I rode through a swarm of bees on a motorcycle once, leathers saved me, visor on my helmet was pretty spatered, lol.


----------



## rocky1 (Feb 13, 2018)

Yeah well, ND doesn't have a helmet law, and the guy up there was tooling down the road in Jeans and T-Shirt, without a helmet. How he didn't wreck that one is beyond me. Load was hot when it came in, and the bees were a wee bit lively!! But, he was wiping and scratching and grabbing for a moment, then there was a little wobble, then he suddenly didn't care about the bees for a second, by which time he was about out of them. I'm sure he got down the road someplace and stopped to clean his sunglasses and pick stingers out for a bit.


----------



## Nubsnstubs (Feb 18, 2018)

rocky1 said:


> Yeah well, ND doesn't have a helmet law, and the guy up there was tooling down the road in Jeans and T-Shirt, without a helmet. How he didn't wreck that one is beyond me. Load was hot when it came in, and the bees were a wee bit lively!! But, he was wiping and scratching and grabbing for a moment, then there was a little wobble, then he suddenly didn't care about the bees for a second, by which time he was about out of them. I'm sure he got down the road someplace and *stopped to clean his sunglasses *and pick stingers out for a bit.



Just his glasses???? Jerry (in Tucson)

Reactions: Way Cool 1


----------



## Fresch (Mar 6, 2018)

;) I'm looking for a lawyer to do a class action suit for our deer in N. Y., we put signs up deer crossing people still run them over!


----------



## Brink (Mar 6, 2018)

Fresch said:


> ;) I'm looking for a lawyer to do a class action suit for our deer in N. Y., we put signs up deer crossing people still run them over!



Good heavens!

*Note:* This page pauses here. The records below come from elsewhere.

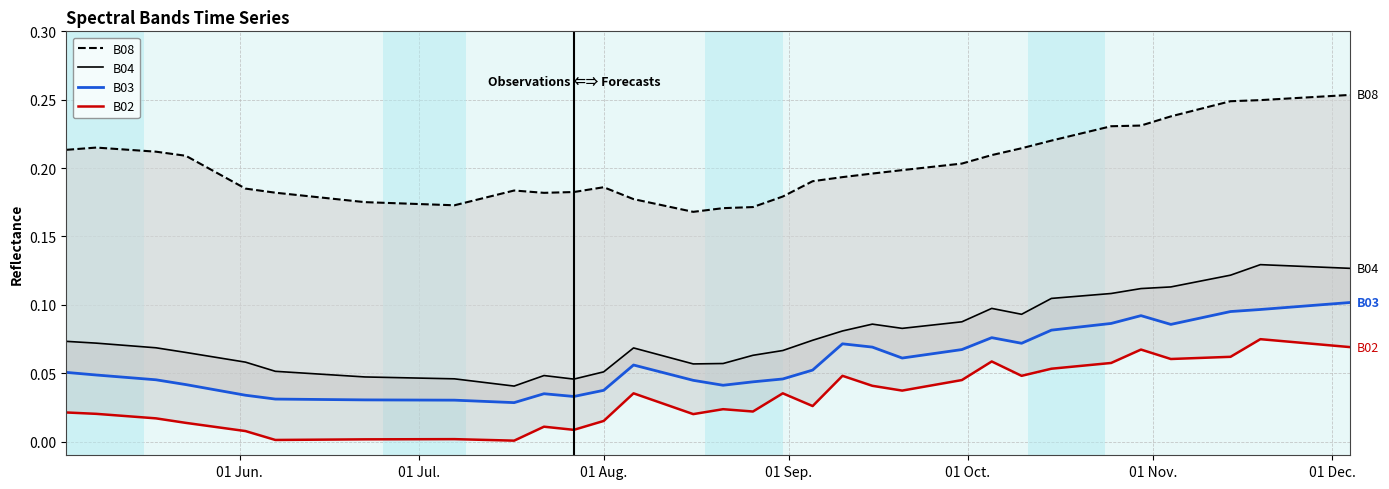

Rank the series by their maximum value, from highest to lowest.

B08, B04, B03, B02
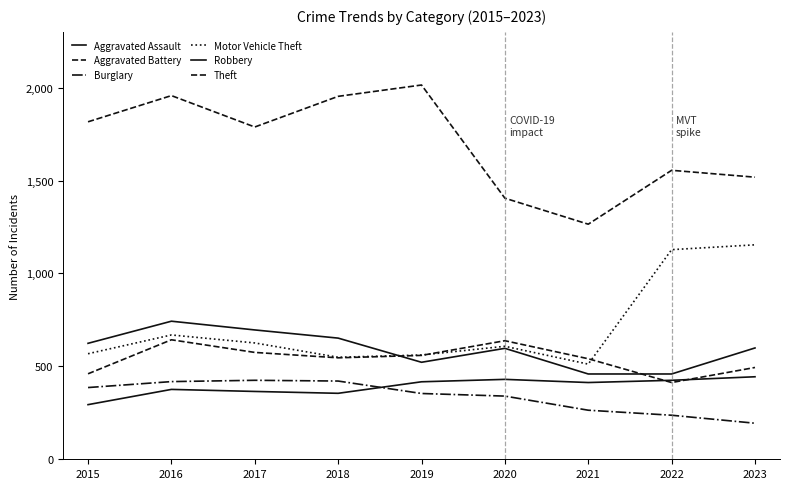

At how many categories does at least one series exceed 522?

9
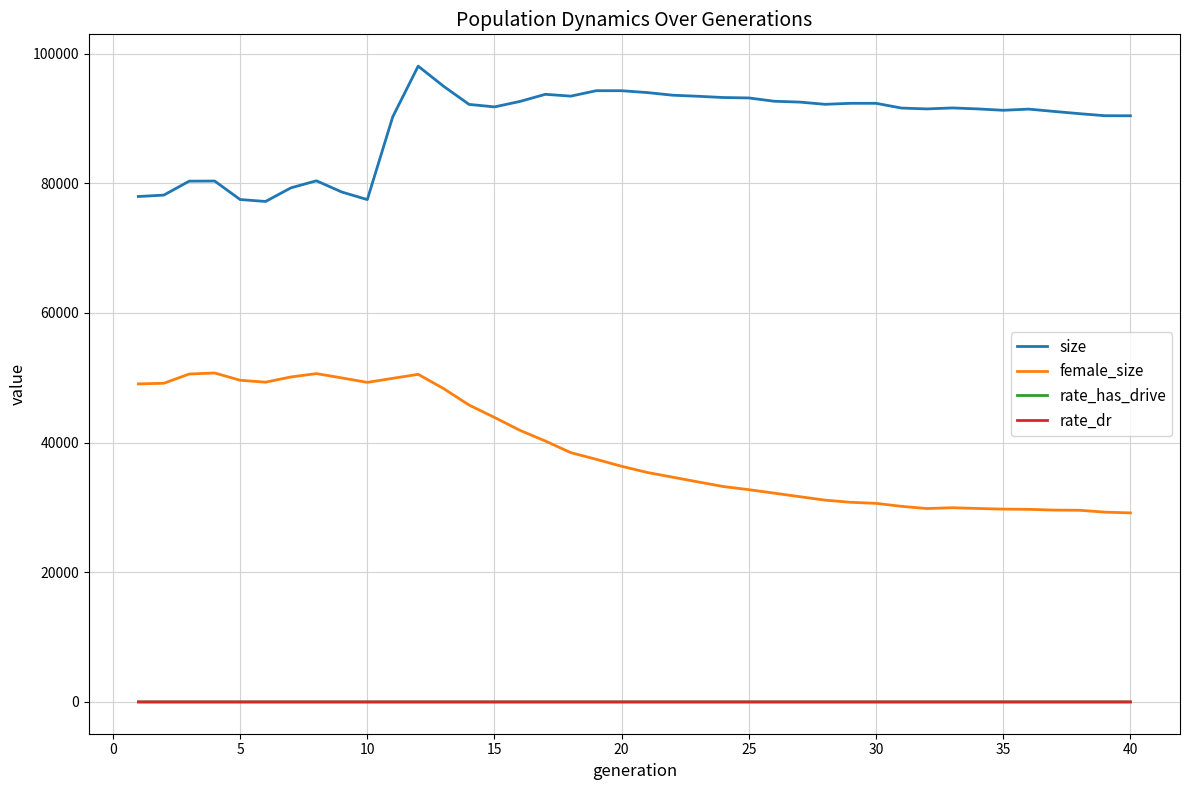

Which series has the largest total across all categories?

size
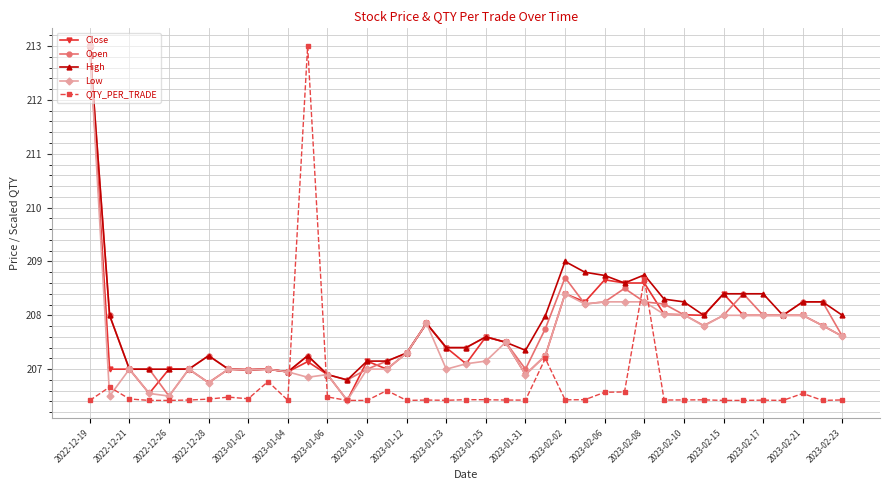

What is the greatest value displayed?

213.0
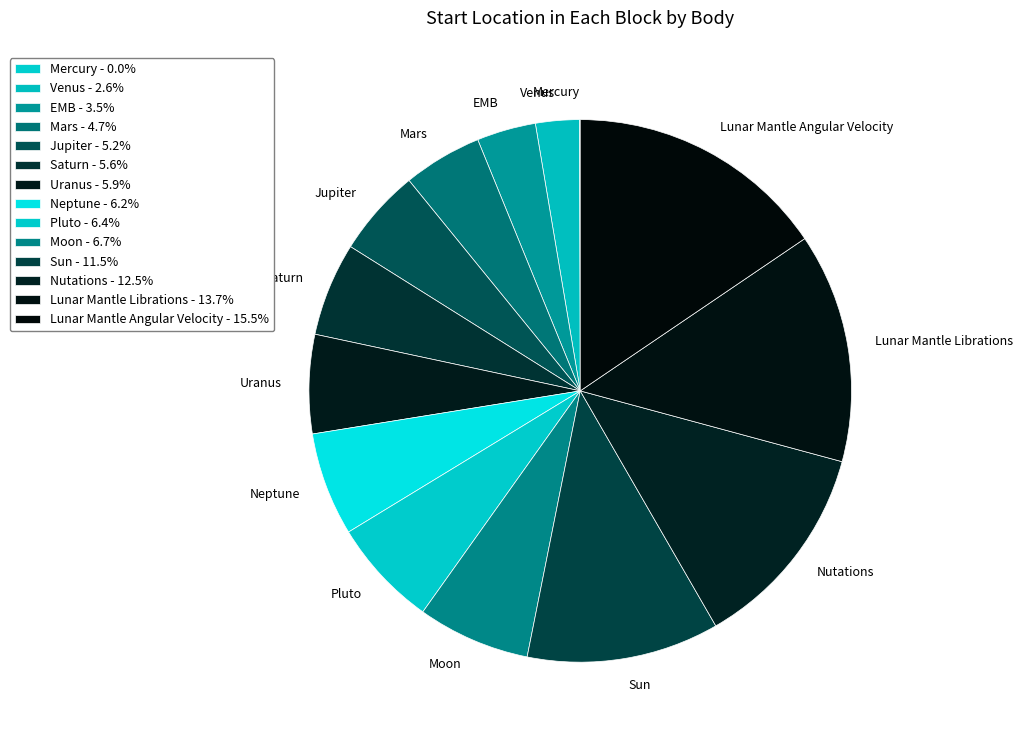

Is Jupiter the majority of the pie?

No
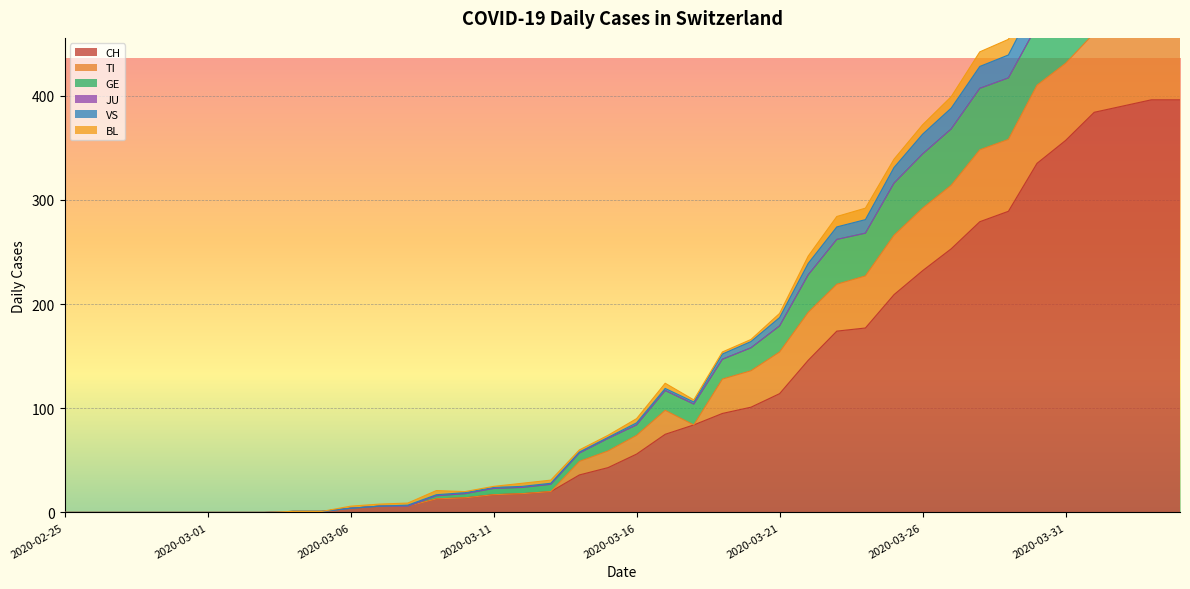

What is the label of the 4th point from the left?

2020-02-28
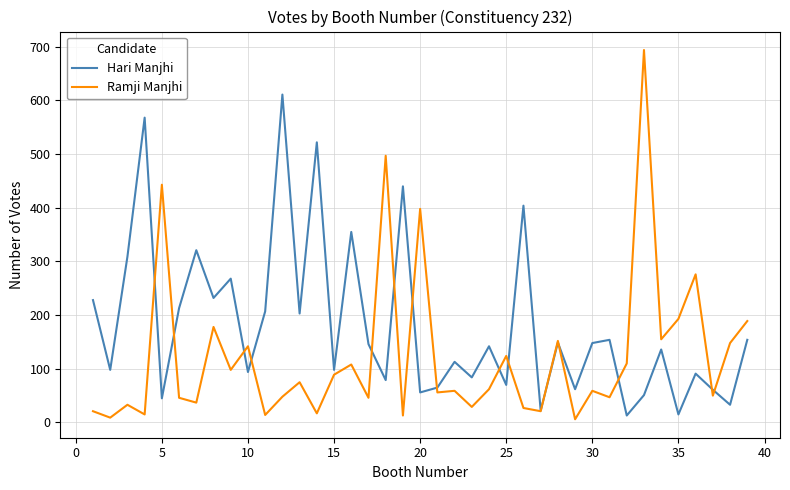

List the series in order of their overall mean, lowest first.

Ramji Manjhi, Hari Manjhi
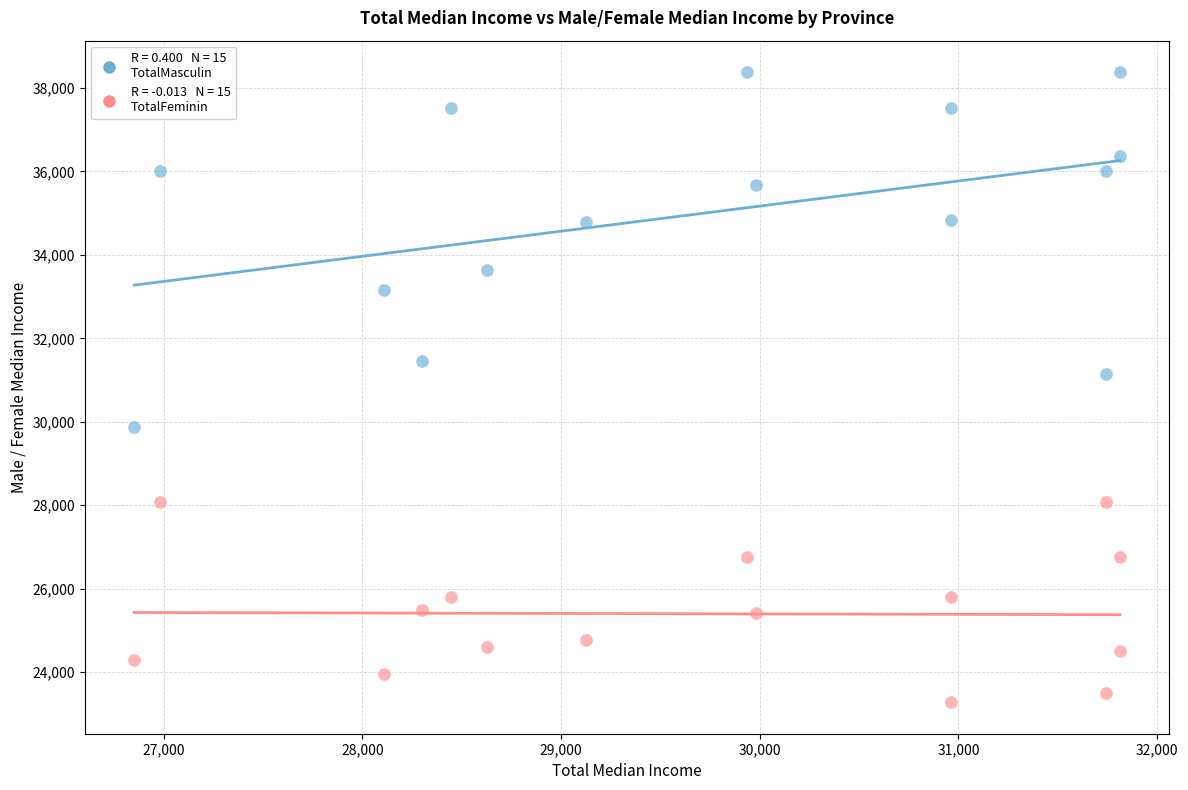

Across all data points, what is the range of Y values (max minus min)?

15101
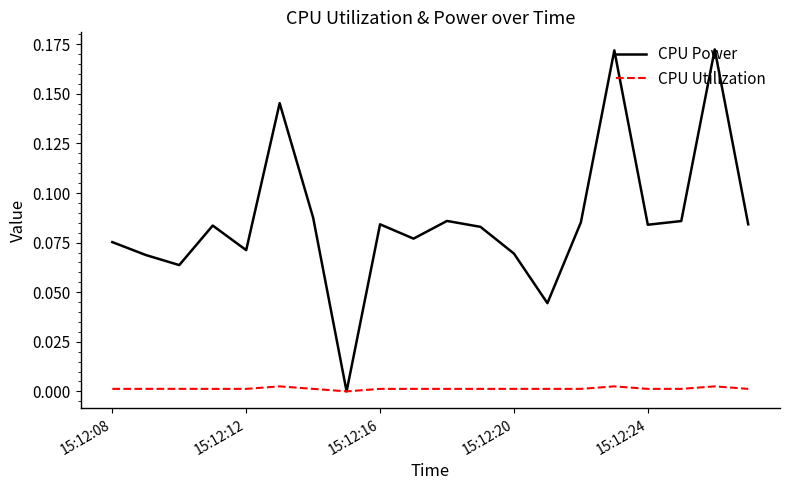

List the series in order of their peak value, lowest first.

CPU Utilization, CPU Power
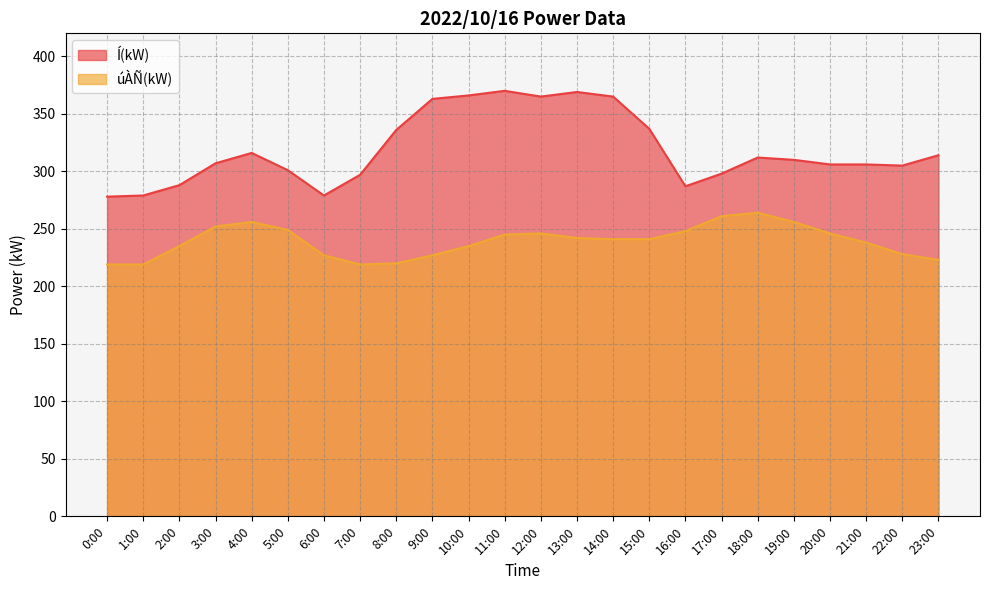

Where is úÀÑ(kW) nearest to the value 241?

14:00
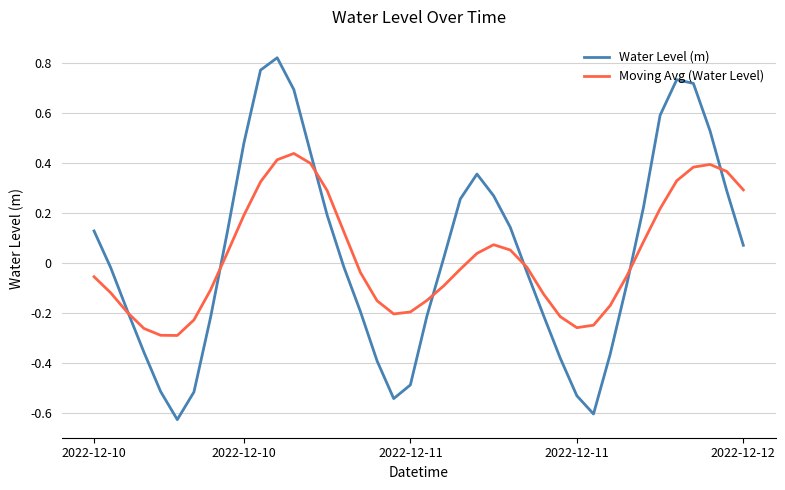

List the series in order of their peak value, highest first.

Water Level (m), Moving Avg (Water Level)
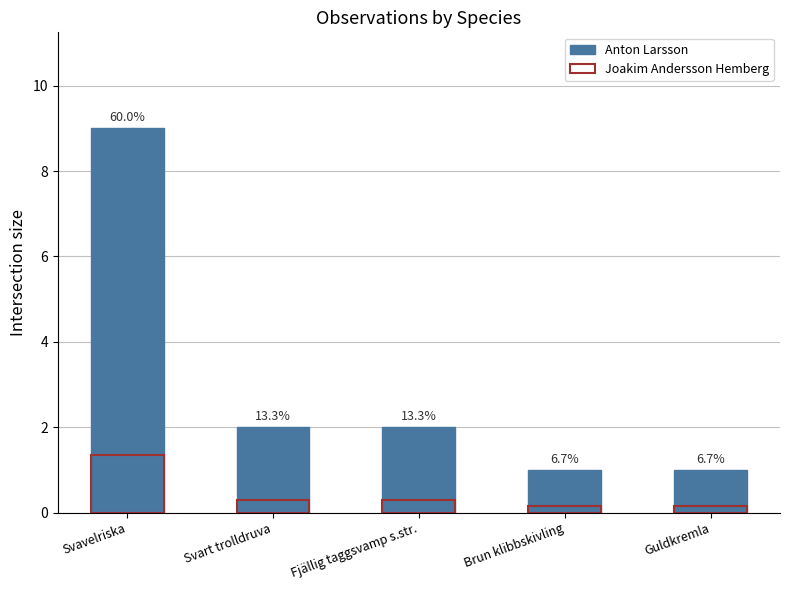

Reading left to right, what are all the values shown in this chart?

Anton Larsson: Svavelriska=9.0	Svart trolldruva=2.0	Fjällig taggsvamp s.str.=2.0	Brun klibbskivling=1.0	Guldkremla=1.0
Joakim Andersson Hemberg: Svavelriska=1.3	Svart trolldruva=0.3	Fjällig taggsvamp s.str.=0.3	Brun klibbskivling=0.1	Guldkremla=0.1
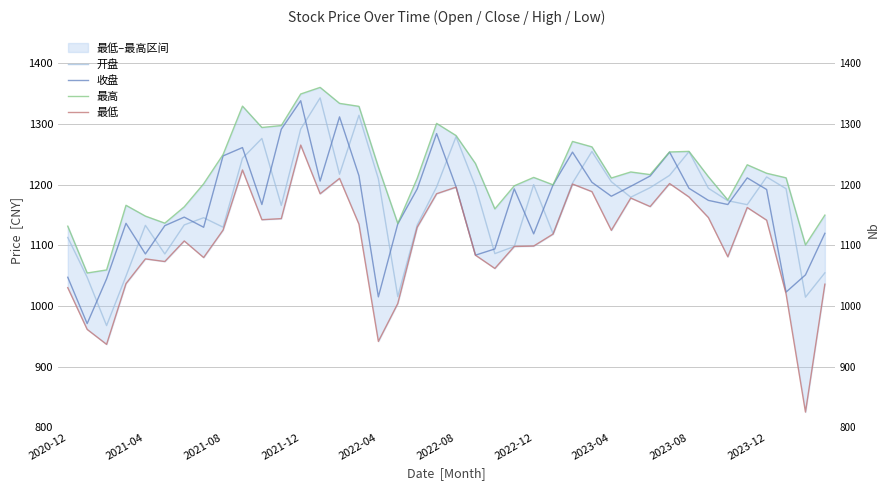

True or false: 最高 and 开盘 cross at least once.

False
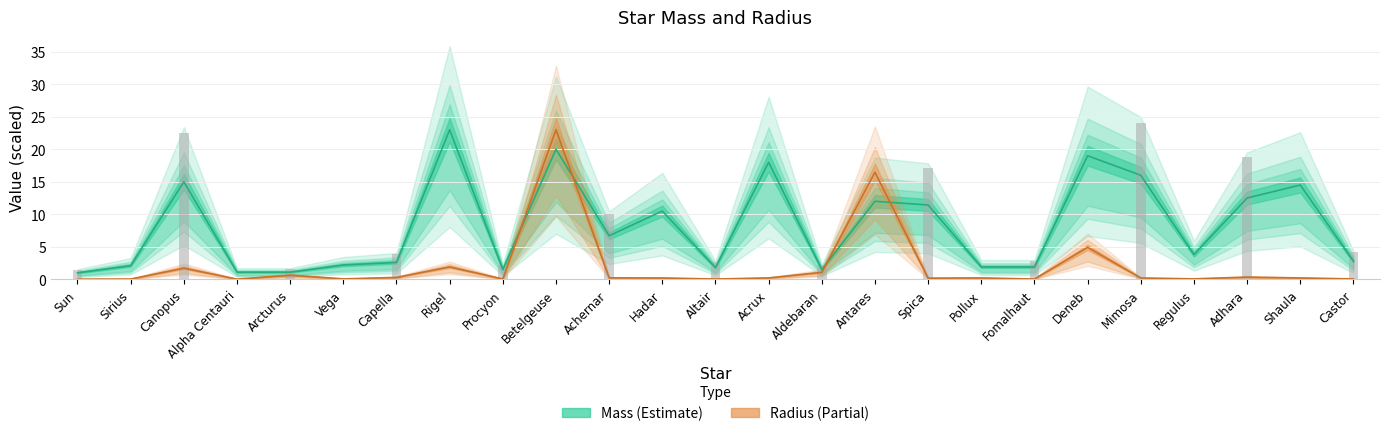

The Radius series shows 0.1 at Regulus. True or false?

False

How far do you need to look to find a lawyer in NY?

Reactions: Funny 1


----------



## Fresch (Mar 6, 2018)

Gloria Allred Is who I was hoping for. :))
Lawyers are like cats here.

Reactions: Funny 1


----------



## woodtickgreg (Mar 6, 2018)

Fresch said:


> Lawyers are like cats here.


I like cats, lawyers not so much, lol.


----------



## rocky1 (Mar 6, 2018)

I don't like cats; but that was cruel to the poor cats, eh!!


----------



## Mr. Peet (Mar 6, 2018)

Fresch said:


> ;) I'm looking for a lawyer to do a class action suit for our deer in N. Y., we put signs up deer crossing people still run them over!



So, you want lawyers to defend deer for running over people? Or, people are running over "deer crossing" signs?

I think you meant the signs are put up implying, "deer crossing" and people still hit the deer and run them over. The issue is the speed limit. At 55-70mph, the damages are so high, its not worth puling over and harvesting the animal. Back when cars were doing 30-45mph, there was more salvageable meat. But back then, we were more responsible in using resources respectfully, thus managing the herd numbers to much lower levels. Back before chronic wasting and Lyme's were even a thought....


----------



## sprucegum (Mar 8, 2018)

The problem with deer crossings is the state always puts the crossings on heavily traveled roads, if they would put the crossings on less traveled roads it would be much safer for the deer.

Reactions: Agree 1 | Funny 2


----------